Tek bir edim, yinelenen örüntüleri ya da yapısal veya kurumsal şiddet biçimlerini temsil edemez. En grafik ve tahayyül edilebilir olan fiziksel darbedir ve şiddet bu şekle büründüğünde söz konusu kişiyi bulmak ve yaptığından sorumlu tutmak daha kolaydır. Darp eden kişi adaletsiz bir polisin ya da cezaevi politikasının izinden gittiğini ya da ulusal güvenlik adına hareket ettiğini iddia ettiğinde hesap verebilirlik daha karmaşık ve bir o kadar önemlidir.
Tüm kitleler Foucault’nun söylediği gibi, “ölüme terkedilse” bile bu başka bir şekilde karmaşık ve yine bir o kadar önemlidir. Küçük oturma alanlarına sıkıştırılan ve tıbbi bakımdan mahrum çiftlik çalışanları mevcut pandemi koşullarında ciddi hastalık ve ölüm tehlikesiyle karşı karşıya.
Oldukça benzer bir şey alıkoymanın şiddet yoluyla dayatıldığı ve yavaş bir soykırımın gerçekleşebileceği Gazze halkı için de söylenebilir.
“Ölüme terketme” ifadesi, en azından yüzeyde, biraz pasif – bir ihmal biçimi – gibi görünüyor. Covid – 19 nedeniyle orantısız şekilde yüksek oranda ölen ABD’deki siyah ve/veya yoksul toplulukların üyeleri pek çok şeyin yanında ihmalin de nihai sonucunu yaşıyorlar. O halde ihmal şiddet olarak, belli yaşamlara diğerlerinden fazla öncelik tanıyan bir devletin pasiften ziyade aktif bir uğraşı şeklinde okunabilir mi?
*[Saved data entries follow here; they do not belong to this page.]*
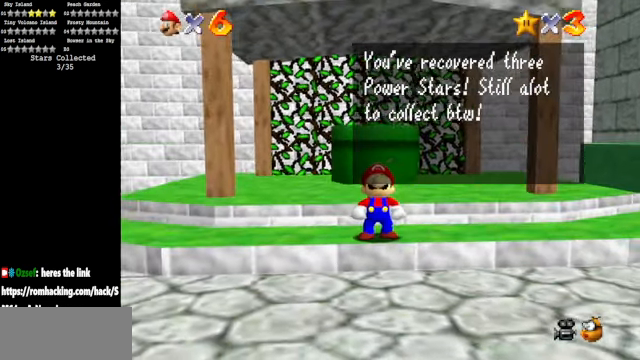
{"buttons": [], "left_stick": "center", "events": []}
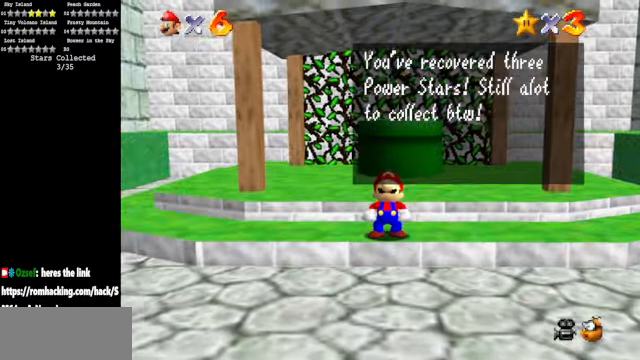
{"buttons": [], "left_stick": "center", "events": []}
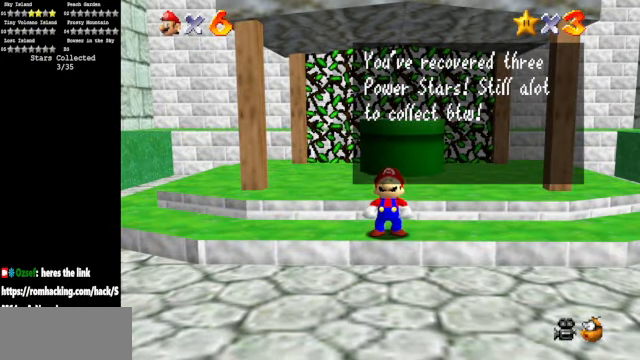
{"buttons": ["A"], "left_stick": "center", "events": [[434, "A", "down"]]}
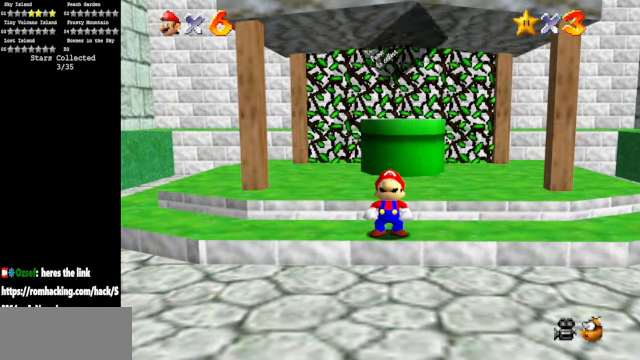
{"buttons": [], "left_stick": "up", "events": [[100, "A", "up"], [100, "left_stick", "up"]]}
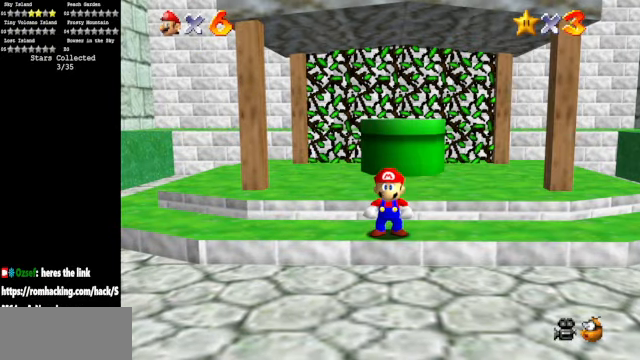
{"buttons": ["A", "B"], "left_stick": "up", "events": [[300, "A", "down"], [367, "B", "down"]]}
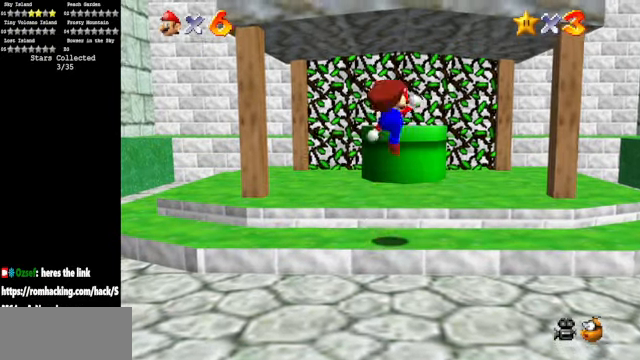
{"buttons": ["A"], "left_stick": "up", "events": [[134, "B", "up"], [167, "A", "up"], [434, "A", "down"]]}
Pandemi geniş çapta fark edildikçe, piyasaları yeniden açma ve yeniden verimlilik kazanma arayışına giren bazı karar alıcılar, virüse dayanabilecek kadar güçlü olanların bağışıklık kazanarak zamanla çalışabilecek durumda güçlü bir kitle oluşturacaklarını varsayan sürü bağışıklığı fikrine başvurdular. Sürü bağışıklığı tezinin Sosyal Darwinizm ile – toplumda en güçlü olanların hayatta kalıp en güçsüz olanların eleneceği şekilde evrilme eğilimi gösterdiği fikri – nasıl iyi sonuç verdiği görülebilir. Pandemi koşullarında bu, elbette kırılgan sayılan ya da hayatta kalmamaya mahkûm siyah ve kahverengi azınlıklardır.
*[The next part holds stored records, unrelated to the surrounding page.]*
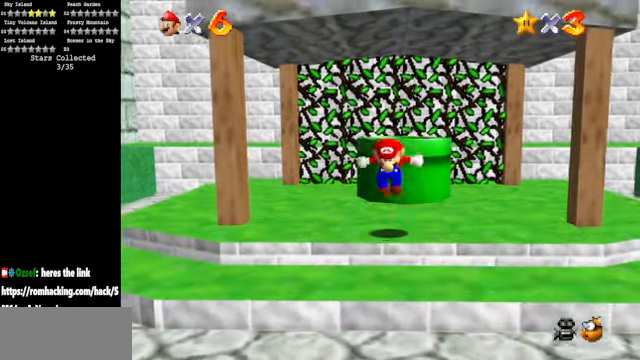
{"buttons": [], "left_stick": "up", "events": [[134, "A", "up"], [134, "B", "down"], [367, "B", "up"]]}
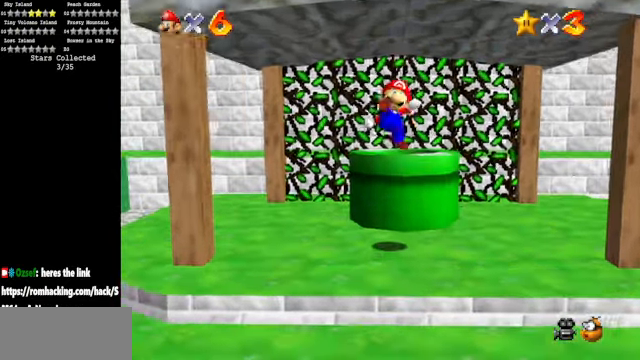
{"buttons": [], "left_stick": "up", "events": [[267, "A", "down"], [367, "A", "up"]]}
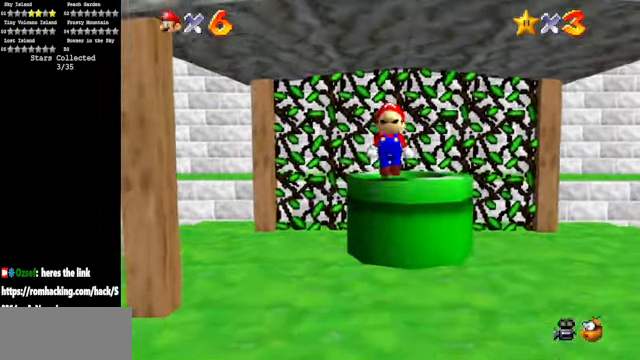
{"buttons": [], "left_stick": "down-right", "events": [[67, "left_stick", "center"], [367, "left_stick", "down-right"]]}
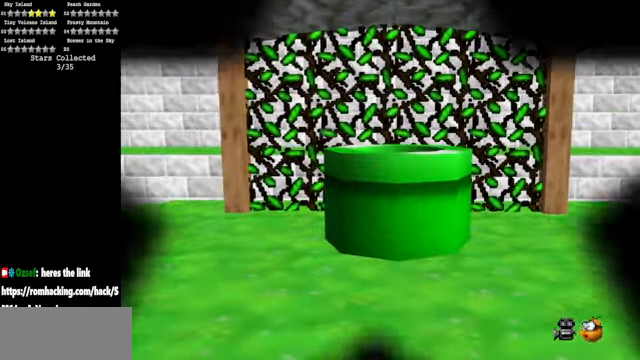
{"buttons": [], "left_stick": "center", "events": [[134, "left_stick", "center"]]}
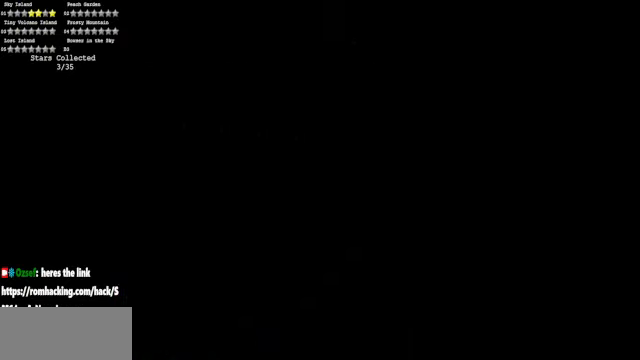
{"buttons": [], "left_stick": "center", "events": []}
Alexandra Ocasio-Cortez siyah olmanın “mevcut bir durum” olduğunu söyleyerek açıkça ABD’deki siyahların temel sağlık hizmetlerinden orantısızca mahrum kalanlar arasında olmasını kastediyordu.
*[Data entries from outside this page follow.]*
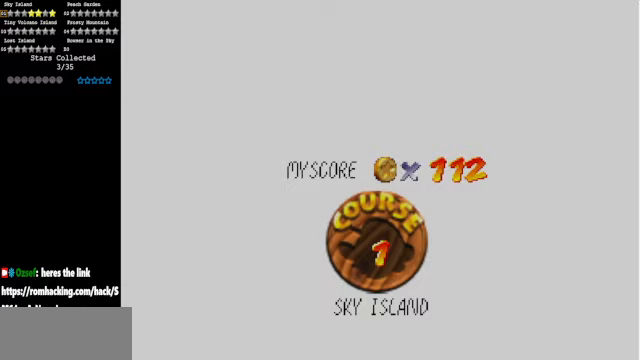
{"buttons": [], "left_stick": "center", "events": []}
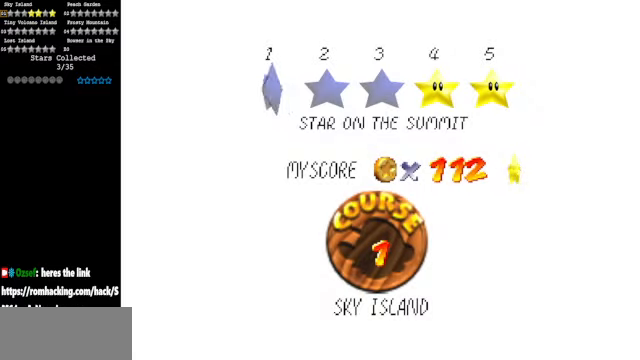
{"buttons": [], "left_stick": "center", "events": [[267, "A", "down"], [367, "A", "up"]]}
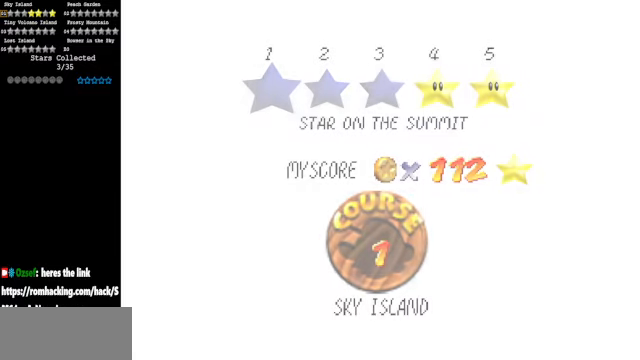
{"buttons": [], "left_stick": "center", "events": []}
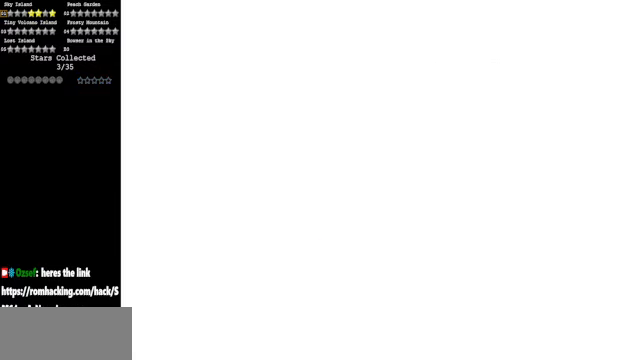
{"buttons": [], "left_stick": "center", "events": []}
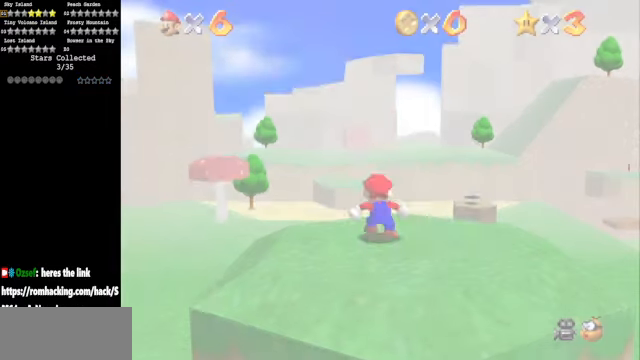
{"buttons": [], "left_stick": "up-right", "events": [[233, "left_stick", "up"], [300, "left_stick", "up-right"]]}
Bu en kırılgan olanlar grubunda yaşlılar da var (özellikle de yaşlı, siyah topluluklar) – yoksullar da; engelliler, hapistekiler, evsizler, alıkonulan göçmenlerin yanı sıra sosyal varlıkları bu sınıflandırmaların hepsine ya da çoğuna giren, mevcut tıbbi şartlara sahip olanların tümü. Sürü bağışıklığının kendi içerisinde bir ölüm fermanı olmadığı söylenebilir fakat uygulamada artırılmış izolasyona, işsizliğe ve en kırılgan sayılanların toplum dışına itilmesine yol açacaktır – aynı zamanda verimlilik oranlarıyla ilişkili ölüm oranları hakkında kesin varsayımlarda bulunur.
Bu kitlelerin her halükarda ölmek üzere oldukları ve korunmaya değmeyecekleri düşünülür, dolaylı ya da dolaysız olarak kimin hayatının değerli kimin hayatının değersiz olduğunu belirleyen bir ölçü benimsenir.